Forum not reachable today 4/22/2017

Notice: Page may contain affiliate links for which we may earn a small commission through services like Amazon Affiliates or Skimlinks.

zeynel

Dream Large, Live Larger
Nov 4, 2015
505
116
43
48
I had some problem reaching the forum , anyone else ?
 

Patrick

Administrator
Staff member
Dec 21, 2010
12,516
5,811
113
@zeynel - I am guessing earlier today?

We now have 10x the bandwidth to the hosting environment. As a result, both the botnets and Google Bot can now hit the forums much faster and that blew up the nginx access log to the point that it filled the disk.

Fixed this morning. Longer time fix is re-platforming the forums, which I need to do. Also setting less verbose logging to the access logs.
 
  • Like
Reactions: pgh5278

PigLover

Moderator
Jan 26, 2011
3,186
1,545
113
@zeynel - I am guessing earlier today?

We now have 10x the bandwidth to the hosting environment. As a result, both the botnets and Google Bot can now hit the forums much faster and that blew up the nginx access log to the point that it filled the disk.
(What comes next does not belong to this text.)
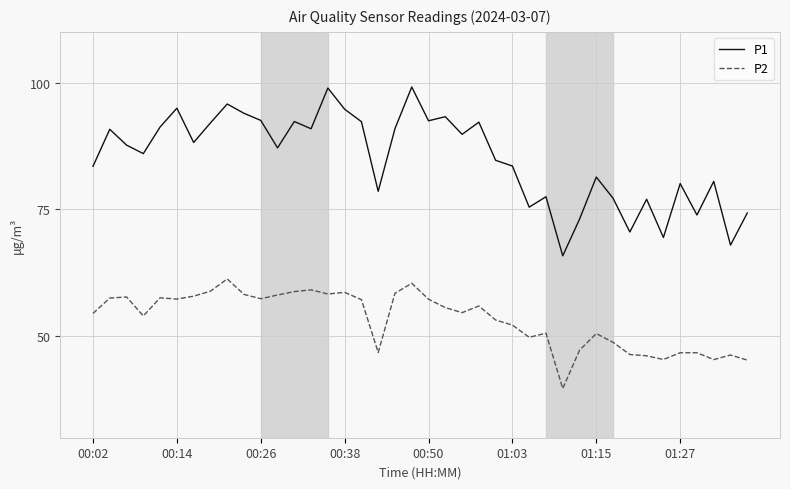

True or false: P2 and P1 intersect in this chart.

False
Fixed this morning. Longer time fix is re-platforming the forums, which I need to do. Also setting less verbose logging to the access logs.
Remote syslog...
 
  • Like
Reactions: T_Minus

Patrick

Administrator
Staff member
Dec 21, 2010
12,516
5,811
113
Remote syslog...
Yea well, Googlebot alone just started generating 150x as much traffic per day. (not kidding)

That remote syslog will happen as part of the forums re-platform.
 

PigLover

Moderator
Jan 26, 2011
3,186
1,545
113
It does help. Syslog server can fill up and die and as long as you have the other end set up correctly the "worker" hosts don't hang or die.
 

Patrick

Administrator
Staff member
Dec 21, 2010
12,516
5,811
113
@PigLover yes. Something that needs to get done. But here is an example of just the fourms crawling from Google. From ~6k pages / day to up to 1 million. I went through the logs and did reverse DNS lookup, and it is Googlebot.

upload_2017-4-22_13-39-32.png
 
  • Like
Reactions: T_Minus

Patrick

Administrator
Staff member
Dec 21, 2010
12,516
5,811
113
Wow. That's really bad behavior by the crawler.
Based on what I have been seeing, I almost think it is hitting the "new posts" page constantly. Very strange.

I mean, from a hardware/ network side it is not an issue for us to service. But imagine if you had a small VPS/ AWS instance.

It is about 1mbps traffic during those peaks.
 

T_Minus

Build. Break. Fix. Repeat
Feb 15, 2015
7,641
2,058
113
In that case you'd set the max crawl per-day in GWT. Still seems like an insanely lot of crawling for a site this size... I wonder if there's a boat load of dupe content / missing canonicals due to the forum software? IE: Forum posts/threads may be perfect but maybe guides, users, etc, type pages are not setup properly and spawning tons of duplicate content.
 

Patrick

Administrator
Staff member
Dec 21, 2010
12,516
5,811
113
This is getting scary. 1.9 million pages/ day and 20GB is huge. I am not sure how a small site would survive this.
upload_2017-4-22_23-10-9.png
 

Patrick

Administrator
Staff member
Dec 21, 2010
12,516
5,811
113
OK changed robots.txt to block the #1. It did 260MB of nginx access log writes in 14 hours. Will see how this change goes.